Top Tips For Surviving Halls
Moving into halls of residence may seem really nerve-wracking. Even though you’ve heard many stories about it, not every experience is the same so you’re still not sure what to expect. This is very much how I felt when I moved into halls in my first year of university. I sat squashed in the back seat of my dad’s car with a cramp in my legs from all the bags and boxes by my feet.
Living in halls is a great way to meet new people from different cultural backgrounds (depending on the diversity in your university). You are surrounded by dozens of lively young adults with no parents nagging you all the time. However, with every new beginning, there are new challenges. Here are some top tips to help you survive your year in halls.
1. Don't hide away
Diving head first into a giant social pool may seem intimidating at first, especially if you are a shy and introverted person. You may panic about what people might think of you and whether you would get on with your flatmates.

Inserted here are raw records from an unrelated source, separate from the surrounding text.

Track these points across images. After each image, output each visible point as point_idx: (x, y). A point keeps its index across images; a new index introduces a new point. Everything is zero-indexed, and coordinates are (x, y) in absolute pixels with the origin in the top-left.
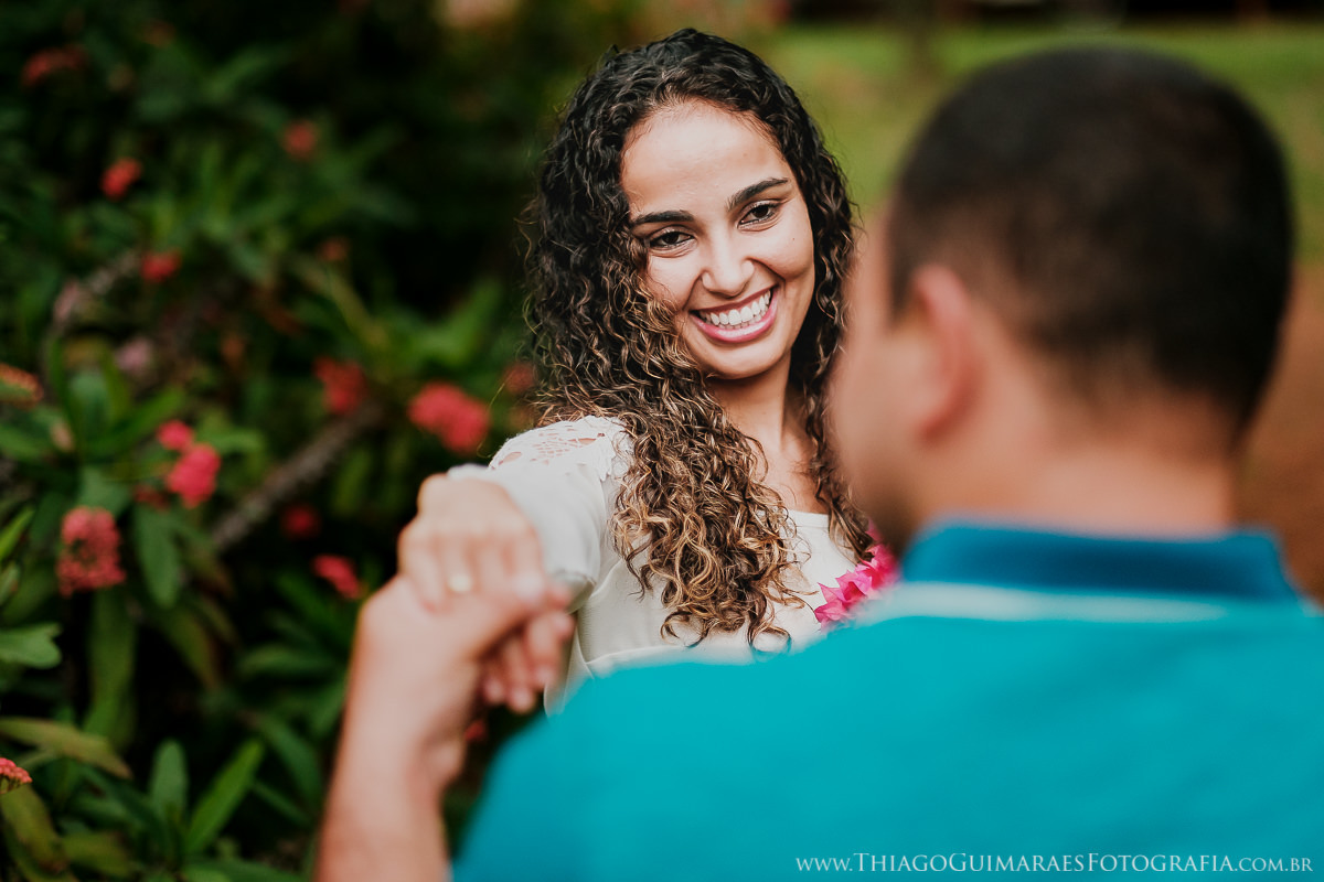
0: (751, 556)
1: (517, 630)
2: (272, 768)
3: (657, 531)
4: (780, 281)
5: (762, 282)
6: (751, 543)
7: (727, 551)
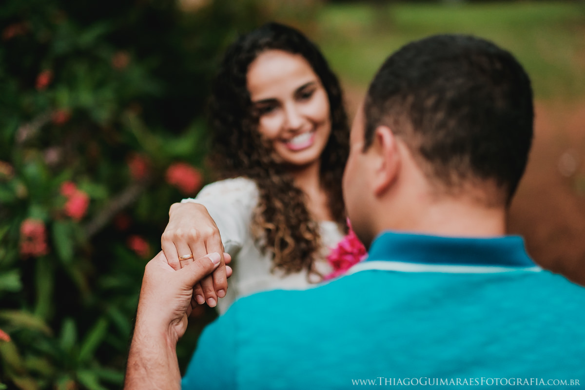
0: (308, 242)
1: (210, 274)
2: (113, 329)
3: (268, 231)
4: (316, 125)
5: (308, 126)
6: (308, 236)
7: (298, 239)
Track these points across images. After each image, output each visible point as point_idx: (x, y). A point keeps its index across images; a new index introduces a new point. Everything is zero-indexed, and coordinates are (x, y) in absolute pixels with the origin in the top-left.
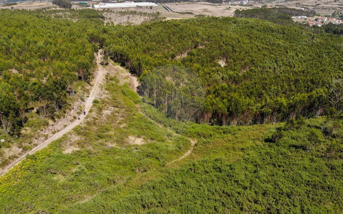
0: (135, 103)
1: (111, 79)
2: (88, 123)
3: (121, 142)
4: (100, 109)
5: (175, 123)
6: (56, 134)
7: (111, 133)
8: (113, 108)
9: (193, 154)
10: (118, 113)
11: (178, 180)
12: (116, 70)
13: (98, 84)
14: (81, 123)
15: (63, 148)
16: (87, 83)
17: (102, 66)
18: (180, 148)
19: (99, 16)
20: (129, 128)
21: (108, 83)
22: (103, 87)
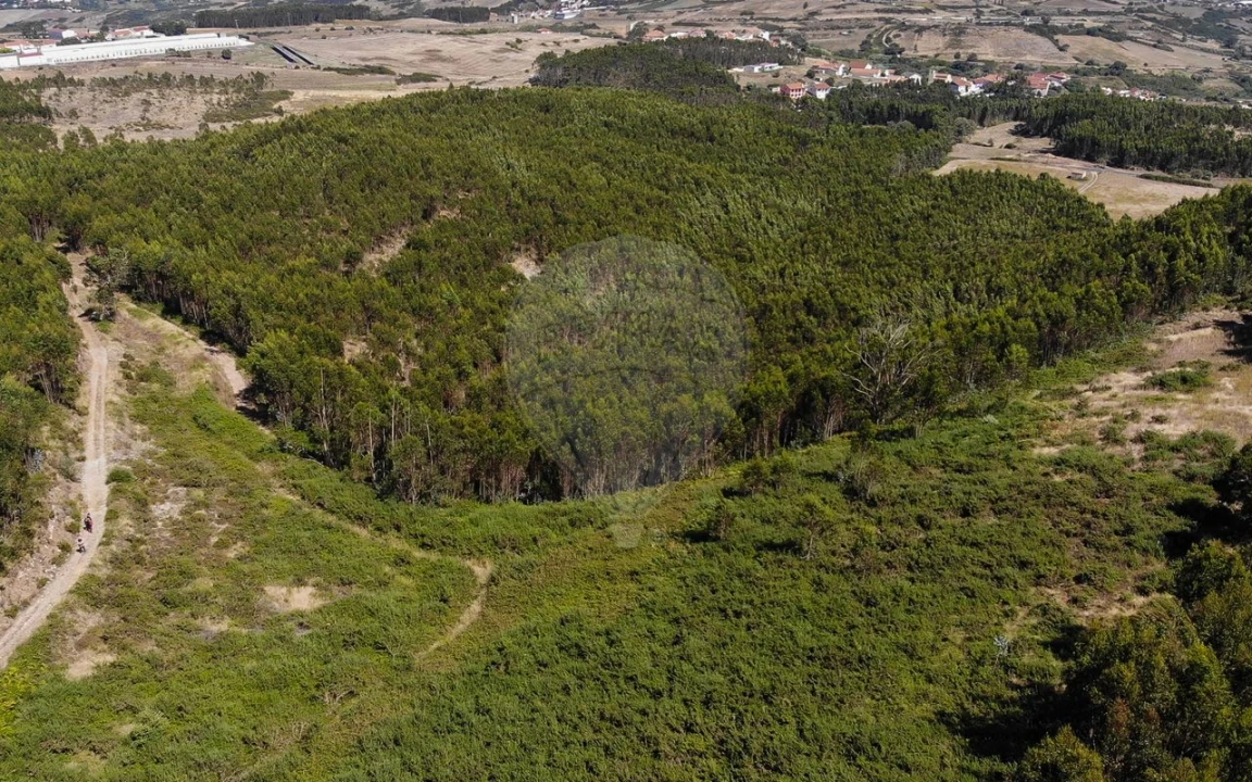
0: (251, 458)
1: (144, 377)
2: (116, 561)
3: (243, 608)
4: (142, 504)
5: (411, 514)
6: (21, 616)
7: (204, 583)
8: (182, 491)
9: (491, 612)
10: (207, 506)
11: (465, 705)
12: (152, 335)
13: (102, 402)
14: (92, 565)
15: (58, 663)
16: (65, 410)
17: (95, 324)
18: (445, 601)
19: (29, 109)
20: (256, 556)
21: (135, 394)
22: (125, 414)
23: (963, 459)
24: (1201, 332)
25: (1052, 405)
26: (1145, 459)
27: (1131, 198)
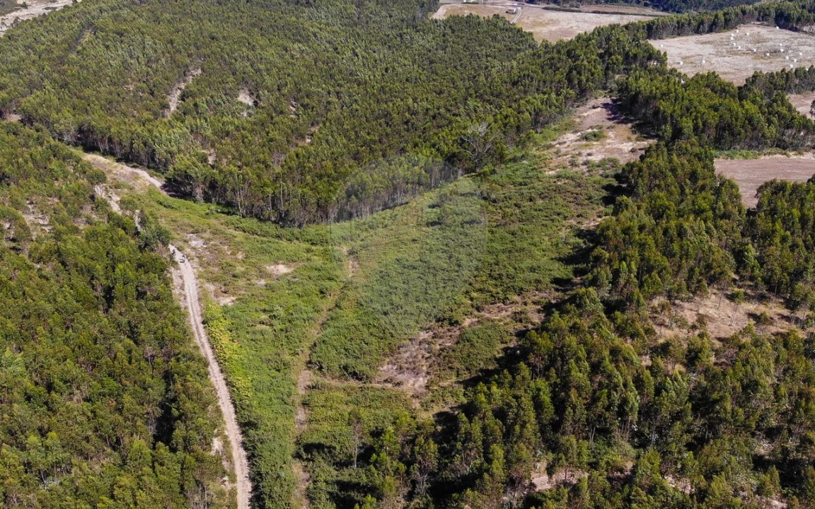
0: (205, 218)
2: (201, 265)
6: (187, 289)
7: (241, 268)
8: (194, 235)
10: (211, 240)
14: (193, 267)
20: (251, 256)
23: (520, 180)
24: (596, 110)
25: (545, 152)
26: (589, 171)
27: (541, 23)
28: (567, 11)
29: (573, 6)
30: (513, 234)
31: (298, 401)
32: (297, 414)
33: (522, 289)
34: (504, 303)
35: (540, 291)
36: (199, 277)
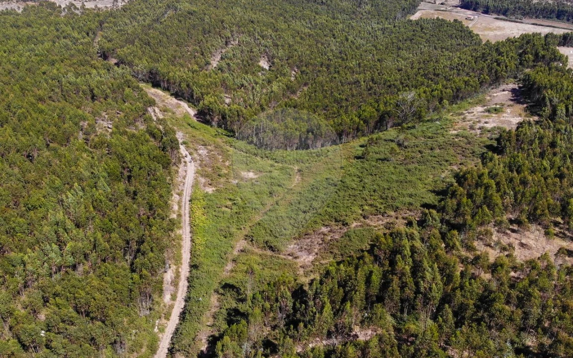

How will you be able to form the tight bonds you have with your mates back at home with new people?
Even if you lack confidence, you should make an effort to speak to your flatmates and other residents. You could meet others outside of your flat that you will get along with. It is normal to feel uncomfortable introducing yourself at first. But, as time goes on you will get to know each other better and you’ll start to feel more at home. You may even end up sharing milk.
2. Watch the cash-loss
Rent takes a huge chunk of your student loan and on top of that, you need to pay for food, laundry, travel and other expenses so it is important to watch your money. Budgeting your money is essential in ensuring that you can keep up with your rent payments and everything else.
Saving money is manageable by doing little things to limit your spending, such as:
· Buying cheaper options of expensive brands e.g. Aldi/Lidl (if you don’t have an Aldi or Lidl near you then that’s a shame, you’re missing out.)
· Save laundry money by handwashing à Obviously not your whole laundry basket, but small things you wear regularly like underwear.
· Planning your meals à One of my friends found it helpful to plan their meals so that they only bought what was necessary.
· Savings account à having your whole loan in one account may make it feel like you have more money to spend than you actually have. Putting aside the money you need for rent in a different account can help you see how much money you have left over clearly so you can budget wisely and ensure you can afford to pay your rent but still have enough money for other expenses.
3. Communication is key
Every student hopes for good flatmates before they move in but not everyone is lucky enough to be graced with angels. You may get extremely messy flatmates, find yourself in heated arguments or end up tiptoeing around each other in a tense atmosphere.
If you are having difficulties with some of your flatmates, you shouldn’t suffer in silence. Don’t live in misery because that will just stress you out. But also, don’t go in guns blazing spitting spiteful words. No anonymous call-out tweets, no malicious notes on the notice board and no hateful bitching behind each other’s backs. If you have a problem with someone address them in a calm and civilised manner. Sure, it’s easier said than done if your stress levels are high and you’re completely fuming, but having a mature conversation is the best way to sort things out. It lets you know where you all stand and allows to work out how to solve the problem.
4. Report all problems
Halls for a lot of people is not a huge beautiful mansion, you just have a plain room with all the basics and a kitchen to cook your meals in which is not too bad. However, you are bound to experience some problems during your stay (and if you don’t then lucky you). A lot of my friends and I have dealt with weeks of no heating and days with no hot water.
If you experience any problems in your halls, make sure you let the staff at the main reception know so that they can fix the issue. If they fail to act, be persistent or even try someone higher up. After all, you are paying a lot of money to live there and it is their duty to provide you with high-quality accommodation. If anything isn’t up to scratch, make them know about it.
5. Have fun
Make the most of your experience and enjoy yourself. Interact with others, make friends and good memories. Do keep on top of your work but also have time to relax and socialise.